Autorzy raportu przewidują, że rynek dostawców motoryzacyjnych, ze szczególnym naciskiem na liderów branży, czyli Niemcy, kraje NAFTA, czyli Stany Zjednoczone, Kanada i Meksyk (Północnoamerykański Układ o Wolnym Handlu) oraz Chiny, wzrośnie o około 40% do 2030 r. w porównaniu z 2022 r. Obecnie branża boryka się z kilkoma wyzwaniami.
Dostawcy rozwiązań informacyjno-rozrywkowych i komunikacyjnych padają ofiarami rosnącego utowarowienia tego obszaru biznesowego. Nie jest on atrakcyjny dla przedsiębiorców ani inwestorów, ponieważ klaster ma niskie wskaźniki EBIT, a jego wartość rynkowa nie rośnie.
Zaledwie 56%. z przebadanych dostawców można uznać za jednostki znajdujące się w dobrej kondycji finansowej. W przypadku 13% marża operacyjna brutto i zadłużenie (EBIT) osiągnęły wartości krytyczne. Natomiast ponad 28% wykazuje krytycznie niskie marże EBIT, a 3% krytycznie niską zdolność do spłaty zadłużenia. Sytuacja finansowa wielu dostawców pogorszyła się z uwagi na naciski związane z koniecznością transformacji i niestety nie wszyscy są w stanie udźwignąć to wyzwanie. Na przestrzeni ostatnich 2 lat rentowność dostawców, w szczególności tych małych i średnich, spadła – mówi Paweł Zarudzki, dyrektor w dziale Konsultingu, Deloitte.

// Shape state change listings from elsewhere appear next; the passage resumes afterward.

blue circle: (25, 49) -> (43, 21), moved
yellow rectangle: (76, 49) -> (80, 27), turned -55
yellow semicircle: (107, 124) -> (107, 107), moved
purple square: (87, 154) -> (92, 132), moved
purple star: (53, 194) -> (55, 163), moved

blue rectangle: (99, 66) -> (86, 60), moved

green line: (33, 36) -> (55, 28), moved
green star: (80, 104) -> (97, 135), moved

Zauważalnym kierunkiem rozwoju rynku jest rosnący udział pojazdów wykorzystujących alternatywne źródła napędu, co ma przyczynić się do spełniania wymogów środowiskowych. Eksperci przewidują, że do 2030 r. liczba pojazdów z alternatywnym układem napędowym do ICE wzrośnie aż o 50%. Te wyniki będą generowane głównie przez rynek chiński. Porównując z poprzednimi latami, w 2021 r. zanotowano wzrost aż o 150% liczby nowych układów napędowych.
Chociaż nastąpiła ogólna korekta kapitalizacji rynkowej, nowe technologie w dalszym ciągu osiągają lepsze wyniki niż technologie tradycyjne i te związane z silnikiem spalinowym. Również inicjatywy legislacyjne i dotacje rządowe, które mają wspomóc branżę w wyzwaniach związanych z pandemią czy wojną, są wyraźnie ukierunkowane na nowe układy napędowe, a nie na systemy związane z ICE.

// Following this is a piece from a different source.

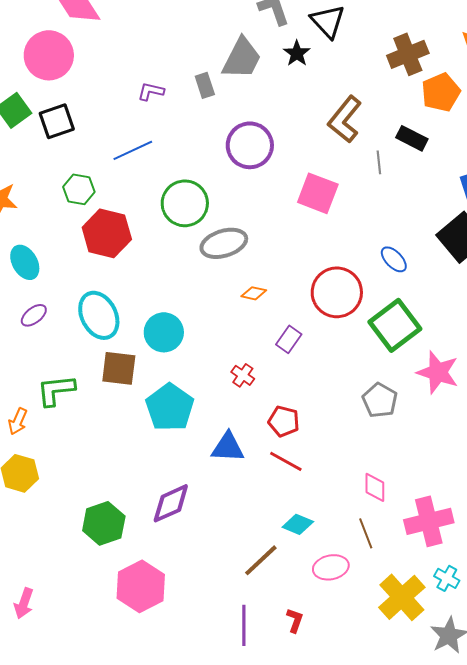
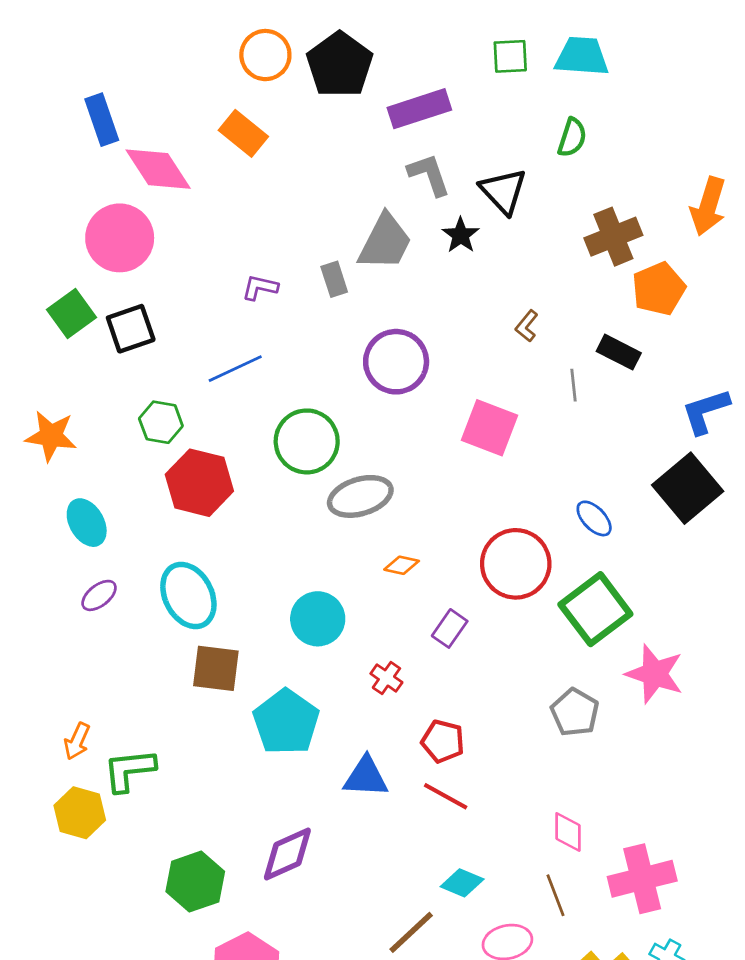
brown L-shape: (345, 119) -> (527, 326), size x0.5
cyan circle: (164, 332) -> (318, 619), moved
green L-shape: (56, 390) -> (129, 770), moved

Jak wskazuje badanie Deloitte, nowe technologie charakteryzują się najwyższym stosunkiem kosztów zmiennych do kosztów stałych, głównie ze względu na wciąż stosunkowo niskie przychody, przy jednoczesnej konieczności inwestowania w m.in. badania i rozwój. Jeśli chodzi o przepływ środków pieniężnych, to dostawcy tych tradycyjnych technologii znajdują się pod presją rynkową.
O badaniu:
W ankiecie wzięło udział 769 dostawców motoryzacyjnych z całego świata. 55 proc. z nich stanowił region Azji i Oceanii, 33 proc. Europa, 12 proc. NAFTA i 1 proc. południowo-centralna Ameryka. Podstawą bazy benchmarków są firmy działające jako dostawcy części samochodowych na całym świecie dysponujący przychodami od ok. 250 tys. euro do 80 miliardów euro. Celem badania było wskazanie typów ryzyka charakterystycznych dla poszczególnych 19 klastrów, określenie ich potencjalnego oddziaływania i opracowanie możliwych do zastosowania środków zaradczych. Dzięki temu dostawcy komponentów motoryzacyjnych i ich najistotniejsi interesariusze – od producentów OEM po jednostki finansujące – mogą zarządzać różnymi typami ryzyka i zminimalizować ich oddziaływanie.